In conclusion, drivers shouldn’t use a cell phone, even if it’s a hands free device, when driving. You cannot drive safely unless driving has your full attention. Save the call or text for when you have safely arrived at your destination.

Laws For Phones While Driving

Many states have laws on the books for phone usage while driving. Know your state’s laws before you get out on the road.
  • 21 states, the District of Columbia, Puerto Rico, U.S. Virgin Islands and Guam banned all drivers from hand-held phone use while driving;
  • 48 states, the District of Columbia, Puerto Rico, U.S. Virgin Islands and Guam banned texting while driving for all drivers.
  • 39 states and the District of Columbia prohibits all cell phone use by new drivers.
  • 20 states and the District of Columbia prohibit school bus drivers from cell phone use while driving.
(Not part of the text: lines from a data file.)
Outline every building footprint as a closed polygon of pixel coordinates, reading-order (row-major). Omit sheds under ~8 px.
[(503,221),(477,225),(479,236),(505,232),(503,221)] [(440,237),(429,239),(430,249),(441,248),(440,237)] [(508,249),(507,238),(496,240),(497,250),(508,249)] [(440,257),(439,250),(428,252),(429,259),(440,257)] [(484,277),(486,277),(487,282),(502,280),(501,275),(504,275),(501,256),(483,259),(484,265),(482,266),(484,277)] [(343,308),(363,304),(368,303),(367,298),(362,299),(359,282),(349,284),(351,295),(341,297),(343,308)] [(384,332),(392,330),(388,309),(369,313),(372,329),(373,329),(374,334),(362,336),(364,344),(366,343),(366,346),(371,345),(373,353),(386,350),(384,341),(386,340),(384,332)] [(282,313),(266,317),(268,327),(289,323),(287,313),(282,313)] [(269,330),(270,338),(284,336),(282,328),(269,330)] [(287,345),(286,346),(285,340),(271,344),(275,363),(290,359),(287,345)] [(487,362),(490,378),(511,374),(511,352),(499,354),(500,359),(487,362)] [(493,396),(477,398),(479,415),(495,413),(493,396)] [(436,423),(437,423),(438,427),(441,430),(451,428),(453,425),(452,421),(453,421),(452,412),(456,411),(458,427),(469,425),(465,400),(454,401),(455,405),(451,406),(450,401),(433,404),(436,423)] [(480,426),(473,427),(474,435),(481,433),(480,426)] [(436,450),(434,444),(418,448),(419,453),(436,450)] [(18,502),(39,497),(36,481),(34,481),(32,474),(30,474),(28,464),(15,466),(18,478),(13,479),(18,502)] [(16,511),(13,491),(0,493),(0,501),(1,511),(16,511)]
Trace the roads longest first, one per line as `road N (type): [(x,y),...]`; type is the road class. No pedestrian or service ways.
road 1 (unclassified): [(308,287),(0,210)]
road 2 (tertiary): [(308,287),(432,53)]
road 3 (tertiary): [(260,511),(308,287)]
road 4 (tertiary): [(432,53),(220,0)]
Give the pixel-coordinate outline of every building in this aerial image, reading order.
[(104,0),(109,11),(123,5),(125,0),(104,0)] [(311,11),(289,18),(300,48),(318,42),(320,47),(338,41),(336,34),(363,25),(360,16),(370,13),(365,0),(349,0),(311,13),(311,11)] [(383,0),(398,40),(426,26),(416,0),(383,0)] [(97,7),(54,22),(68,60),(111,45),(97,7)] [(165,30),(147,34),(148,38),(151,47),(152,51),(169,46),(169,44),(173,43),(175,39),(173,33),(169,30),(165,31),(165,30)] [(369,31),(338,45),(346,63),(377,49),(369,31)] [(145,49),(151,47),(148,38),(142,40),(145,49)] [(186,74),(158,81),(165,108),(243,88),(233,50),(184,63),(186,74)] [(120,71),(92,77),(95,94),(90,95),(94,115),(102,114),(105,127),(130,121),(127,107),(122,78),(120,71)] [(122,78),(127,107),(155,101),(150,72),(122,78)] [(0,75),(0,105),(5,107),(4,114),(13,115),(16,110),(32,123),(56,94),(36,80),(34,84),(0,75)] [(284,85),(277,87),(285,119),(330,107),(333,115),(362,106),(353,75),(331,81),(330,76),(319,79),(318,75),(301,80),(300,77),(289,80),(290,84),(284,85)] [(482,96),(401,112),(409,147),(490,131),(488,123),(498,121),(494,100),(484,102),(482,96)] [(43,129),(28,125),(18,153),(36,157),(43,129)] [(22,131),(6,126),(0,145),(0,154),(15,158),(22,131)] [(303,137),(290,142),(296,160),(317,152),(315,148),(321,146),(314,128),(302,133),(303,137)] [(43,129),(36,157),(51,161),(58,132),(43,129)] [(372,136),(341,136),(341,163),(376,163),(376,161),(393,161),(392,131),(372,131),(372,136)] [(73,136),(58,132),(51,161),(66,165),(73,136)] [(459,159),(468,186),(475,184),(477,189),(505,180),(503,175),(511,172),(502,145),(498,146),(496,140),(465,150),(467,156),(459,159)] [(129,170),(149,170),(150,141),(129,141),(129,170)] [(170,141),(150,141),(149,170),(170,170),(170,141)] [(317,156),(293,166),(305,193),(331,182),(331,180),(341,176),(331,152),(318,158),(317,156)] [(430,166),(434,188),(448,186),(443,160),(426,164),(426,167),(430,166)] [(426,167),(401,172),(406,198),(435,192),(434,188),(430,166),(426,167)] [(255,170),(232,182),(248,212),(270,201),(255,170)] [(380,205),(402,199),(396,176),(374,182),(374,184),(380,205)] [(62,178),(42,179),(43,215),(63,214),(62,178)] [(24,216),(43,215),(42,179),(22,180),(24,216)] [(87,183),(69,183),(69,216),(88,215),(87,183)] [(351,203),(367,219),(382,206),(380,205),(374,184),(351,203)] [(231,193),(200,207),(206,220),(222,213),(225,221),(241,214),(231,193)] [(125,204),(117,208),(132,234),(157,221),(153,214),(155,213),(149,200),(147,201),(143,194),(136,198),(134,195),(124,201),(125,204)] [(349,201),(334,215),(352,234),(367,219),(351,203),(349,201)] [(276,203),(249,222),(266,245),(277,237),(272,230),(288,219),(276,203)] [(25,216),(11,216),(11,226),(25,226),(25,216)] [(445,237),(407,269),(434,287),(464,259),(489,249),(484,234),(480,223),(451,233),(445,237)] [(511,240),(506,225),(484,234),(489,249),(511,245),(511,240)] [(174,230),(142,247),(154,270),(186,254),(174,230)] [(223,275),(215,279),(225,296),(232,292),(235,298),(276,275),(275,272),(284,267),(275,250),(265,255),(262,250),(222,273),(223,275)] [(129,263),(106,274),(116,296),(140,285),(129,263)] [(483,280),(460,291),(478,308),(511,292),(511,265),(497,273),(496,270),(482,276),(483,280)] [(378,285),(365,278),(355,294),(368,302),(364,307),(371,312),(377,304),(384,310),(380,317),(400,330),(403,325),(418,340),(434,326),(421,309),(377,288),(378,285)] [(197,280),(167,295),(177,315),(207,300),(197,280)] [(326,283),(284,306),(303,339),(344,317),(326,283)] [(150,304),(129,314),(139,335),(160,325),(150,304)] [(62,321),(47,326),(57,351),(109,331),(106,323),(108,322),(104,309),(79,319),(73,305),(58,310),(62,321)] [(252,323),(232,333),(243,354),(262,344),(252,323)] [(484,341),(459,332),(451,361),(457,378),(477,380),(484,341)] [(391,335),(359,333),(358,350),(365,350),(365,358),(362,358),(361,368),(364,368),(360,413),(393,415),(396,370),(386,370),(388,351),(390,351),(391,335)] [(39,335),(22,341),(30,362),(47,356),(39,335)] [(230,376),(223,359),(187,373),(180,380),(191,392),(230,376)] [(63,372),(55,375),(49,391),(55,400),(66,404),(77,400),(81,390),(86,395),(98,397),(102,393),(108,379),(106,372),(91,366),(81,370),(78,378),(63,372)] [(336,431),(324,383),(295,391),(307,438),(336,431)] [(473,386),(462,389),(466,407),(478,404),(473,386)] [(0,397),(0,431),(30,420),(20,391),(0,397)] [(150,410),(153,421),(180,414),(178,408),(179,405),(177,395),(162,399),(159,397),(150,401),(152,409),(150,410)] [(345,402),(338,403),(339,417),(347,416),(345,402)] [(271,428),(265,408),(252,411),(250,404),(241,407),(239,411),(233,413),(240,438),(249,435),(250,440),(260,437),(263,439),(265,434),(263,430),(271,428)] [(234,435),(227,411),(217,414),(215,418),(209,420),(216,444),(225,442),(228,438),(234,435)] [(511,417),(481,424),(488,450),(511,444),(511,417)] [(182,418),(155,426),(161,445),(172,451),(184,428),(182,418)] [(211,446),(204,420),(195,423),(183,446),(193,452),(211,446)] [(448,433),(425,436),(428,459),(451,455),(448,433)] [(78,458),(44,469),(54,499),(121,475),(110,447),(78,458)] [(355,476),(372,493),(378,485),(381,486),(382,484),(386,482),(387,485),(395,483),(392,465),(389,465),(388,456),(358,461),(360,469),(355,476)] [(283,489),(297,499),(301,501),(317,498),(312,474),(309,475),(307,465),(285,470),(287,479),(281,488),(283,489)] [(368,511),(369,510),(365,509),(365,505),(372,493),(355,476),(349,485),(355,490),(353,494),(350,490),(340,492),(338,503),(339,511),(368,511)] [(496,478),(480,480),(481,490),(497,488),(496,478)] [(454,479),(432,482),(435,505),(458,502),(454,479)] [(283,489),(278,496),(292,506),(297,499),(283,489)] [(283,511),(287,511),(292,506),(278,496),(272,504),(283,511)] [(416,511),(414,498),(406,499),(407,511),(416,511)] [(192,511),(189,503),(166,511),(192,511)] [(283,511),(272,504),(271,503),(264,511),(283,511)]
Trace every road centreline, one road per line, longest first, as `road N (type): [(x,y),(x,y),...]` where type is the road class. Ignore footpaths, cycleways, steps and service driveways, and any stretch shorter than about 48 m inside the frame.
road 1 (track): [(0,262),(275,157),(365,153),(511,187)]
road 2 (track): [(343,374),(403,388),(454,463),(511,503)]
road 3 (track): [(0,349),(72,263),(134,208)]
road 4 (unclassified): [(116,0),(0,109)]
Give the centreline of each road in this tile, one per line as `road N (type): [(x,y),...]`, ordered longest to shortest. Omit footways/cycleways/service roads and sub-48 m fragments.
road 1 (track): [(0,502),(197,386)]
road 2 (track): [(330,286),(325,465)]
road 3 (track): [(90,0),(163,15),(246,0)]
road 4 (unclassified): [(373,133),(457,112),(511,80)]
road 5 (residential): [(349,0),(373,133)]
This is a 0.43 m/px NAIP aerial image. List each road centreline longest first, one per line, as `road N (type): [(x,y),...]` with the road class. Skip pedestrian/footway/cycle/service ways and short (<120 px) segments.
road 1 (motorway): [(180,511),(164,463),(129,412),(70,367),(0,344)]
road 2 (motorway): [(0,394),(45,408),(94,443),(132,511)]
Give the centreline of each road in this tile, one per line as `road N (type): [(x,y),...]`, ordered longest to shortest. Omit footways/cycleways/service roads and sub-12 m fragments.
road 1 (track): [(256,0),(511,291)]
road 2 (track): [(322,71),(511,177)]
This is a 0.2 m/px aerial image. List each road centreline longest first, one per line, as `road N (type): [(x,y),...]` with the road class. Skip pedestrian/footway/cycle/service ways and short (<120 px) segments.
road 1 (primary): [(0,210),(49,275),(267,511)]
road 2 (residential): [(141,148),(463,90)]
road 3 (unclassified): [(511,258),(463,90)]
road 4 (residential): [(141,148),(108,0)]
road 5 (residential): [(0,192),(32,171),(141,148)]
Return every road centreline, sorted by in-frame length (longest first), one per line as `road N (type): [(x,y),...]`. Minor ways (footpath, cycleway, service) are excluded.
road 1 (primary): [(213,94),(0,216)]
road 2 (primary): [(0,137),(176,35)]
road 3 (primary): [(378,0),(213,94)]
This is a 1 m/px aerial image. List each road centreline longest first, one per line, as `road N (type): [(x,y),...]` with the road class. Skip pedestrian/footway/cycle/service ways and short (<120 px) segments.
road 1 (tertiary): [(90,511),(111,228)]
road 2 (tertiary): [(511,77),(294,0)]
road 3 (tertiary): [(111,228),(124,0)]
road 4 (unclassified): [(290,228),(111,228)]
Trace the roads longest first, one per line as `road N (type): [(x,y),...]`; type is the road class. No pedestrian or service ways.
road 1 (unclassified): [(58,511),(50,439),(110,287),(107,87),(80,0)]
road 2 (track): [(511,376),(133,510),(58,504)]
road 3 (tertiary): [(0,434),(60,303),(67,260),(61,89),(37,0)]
Tips For Driving Without Distractions

There are 3 different types of distractions while driving, as mentioned earlier. Here are a few tips to avoid these distractions:
  • Put your phone in the glove compartment or somewhere else where you will not be tempted to get it out and use it while in the car. Wait until you are parked!
  • Put all other distractions that you might be tempted to use while driving away.
  • Keep your radio at a safe volume level. Loud music can distract you from hearing things on the road with you, like emergency vehicles. You can also get easily caught up in the music and stop focusing on the road, which is a cognitive distraction.
  • On that note, don’t fiddle with your radio or other music system while driving. Pull over and change the radio if the song is that horrible, but do not do it while you are driving.
  • Do not get behind the wheel when you are tired or in a strong, emotional state. You want all of your focus on the road. Don’t even think about driving when you are intoxicated.
  • Don’t eat or drink while driving. It can be tempting, but multitasking is distracted driving. You don’t want to miss a car stopping in front of you because you were taking a bite of your burger.
  • Don’t gawk. If you see an accident, don’t stop to stare. If emergency help has not arrived, pull over and call for them
  • Sightsee another time. Driving is not the time to be taking in the views. Make sure you are focused on the road and not the scenery.
  • Keep your windshield clean. The time to notice there is a big spot of bird droppings on your windshield is not when you are out on the road. Make sure it’s clean before you head out.

Encouraging Safe Driving

Give clear instructions: Do not let new drivers use their wireless devices when driving. Discuss the dangers with new drivers before they get their license.
Don’t drive distracted yourself: Be a good example. Nobody should be texting and driving. Set rules for yourself and anyone who drives your car regarding distracted driving.
Become informed: Tell your family and friends about the dangers of distracted driving. Share information with your children’s schools and ask that it be shared with students and parents.
By driving distracted, you put yourself and others at a high risk. Distracted driving is a threat to public health. At SWP Auto Glass, safety is important to us. Just don’t do it.